Just read a great article – where all that money went from the financial meltdown that came from the NY times. It speaks of how in the past couple years, American households have lost 11 trillion dollars of WEALTH.
But then it says, WHAT IS WEALTH , what is being rich? The quote a Michael Reiter, Universitat Pompeu Fabra, Barcelona paper calling it:
“Wealth” is the present value of the expected stream of future utility [human happiness] that an “infinitely lived individual or a dynasty” [or a nation] could hope to extract from the real resources available now and in the indefinite future, assuming these real resources are allocated and managed now, and over time, so as to maximize that present value of future utilities (at the “proper” discount rate).
Two practical points can be extracted from this abstract definition.
First, economists think of wealth not just in monetary terms — as cash, stocks, bonds and real estate — but in terms of human well-being.
Second, and most importantly, the wealth a nation believes itself to possess is based strictly on the citizenry’s expectations about the future. It is in good part a figment of the citizens’ imagination.
Yea, I know, that is a bit deep for me too, but basically what we are saying is ITS ALL IN YOUR HEAD. Cash in the bank, the value of your house, the value of that PATENT on a super cool new invention. Wealth is the idea that over time, you will be able to pay for the things that you and your family need. But what if the US dollar crashes? What is the value of home continues to decrease. So the TRADITIONAL idea of RICH and WEALTH can dissipate very quickly.

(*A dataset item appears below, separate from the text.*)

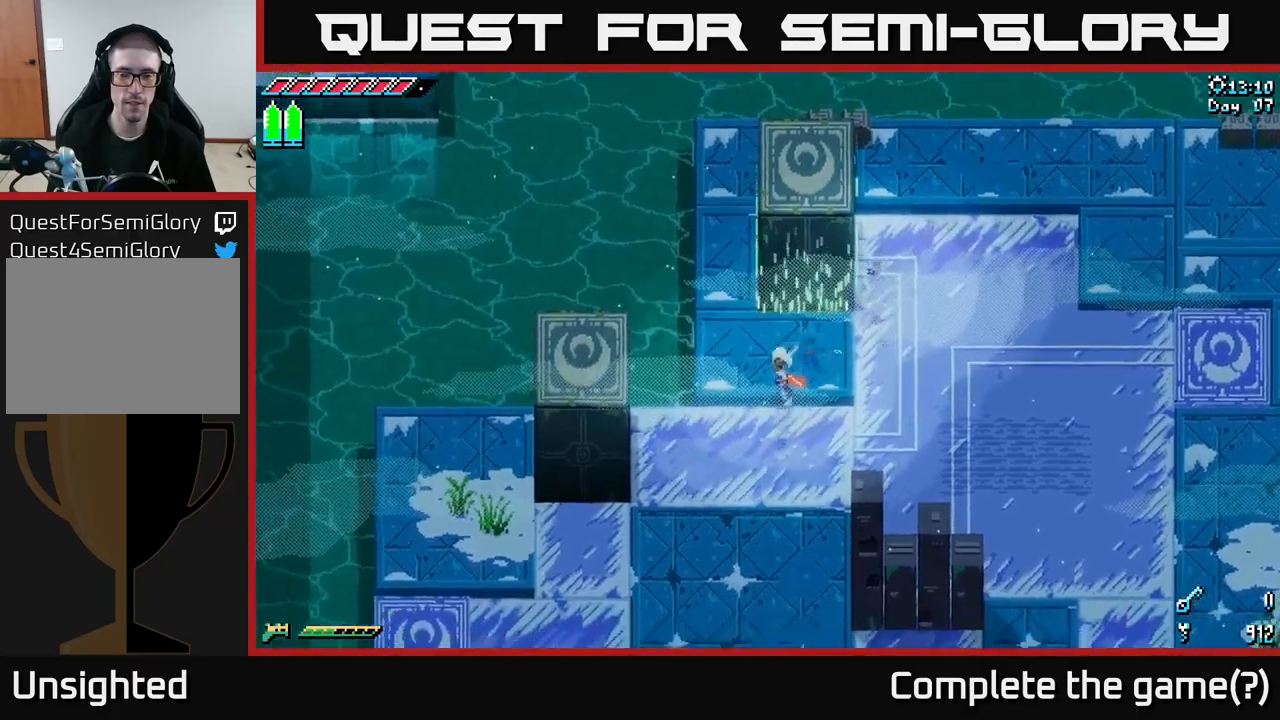
{"buttons": ["X"], "left_stick": "down-left", "right_stick": "center", "events": [[17, "X", "up"], [117, "X", "down"]]}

Then the article talks about CASH FLOW, and how everyone thinks real estate is an easy bet, surefire way to make money in the longterm. But its all about RISK PREMIUMS – or risk vs. reward. When everyone is thinking the economy is great, people will have jobs to pay their rents, and rent prices will increase – real estate investors push prices of houses / buildings higher – EXPECTING that they will get a higher, and stable income / cashflow of rental income.
Well, as we have seen with the real estate market, its not that easy, and there has to be
1) someone ahead of you that will buy your house for more then you paid for it (minus the cost of borrowing the money, and the cost of the inflation of money)
2) someone will rent it from you, and pay the rent on time, and pay the rent that is higher then your costs of maintaining it.
Actually, I think the same thing is happening right now in the Chinese real estate market – THE PRICES HERE IN CHINA HAVE SKY-ROCKETED. And I keep hearing from more and more chinese businessman that they CANNOT LOSE, and that the prices will keep going up. And they do not want to waste money on paying rent to someone else….they want to earn the rent for themselves. These are all signs to me that a crash in the market is near.
Anyway, I don’t want this to be too technical, but my point is, WEALTH IS ALL IN YOUR MIND. Based on what YOU PREDICT the future to be. And if you say its not your prediction, then yes, maybe you’re right, its the HERD, the market’s prediction of the future. And you cannot for sure control a herd of mindless sheep, that get scared and run as soon as they hear something bad coming up ahead.
And of course i’m not saying SPEND ALL YOUR MONEY NOW, and don’t save. But I am thinking, and also tryin to get into that mindset, that richness is not really cash in the bank – but how you live your life, and living the life you want to live. Being able to secure that lifestyle, for the longterm, with some cushion in case you hit a speedbump along the way.
That, my friend, is what we should call wealth!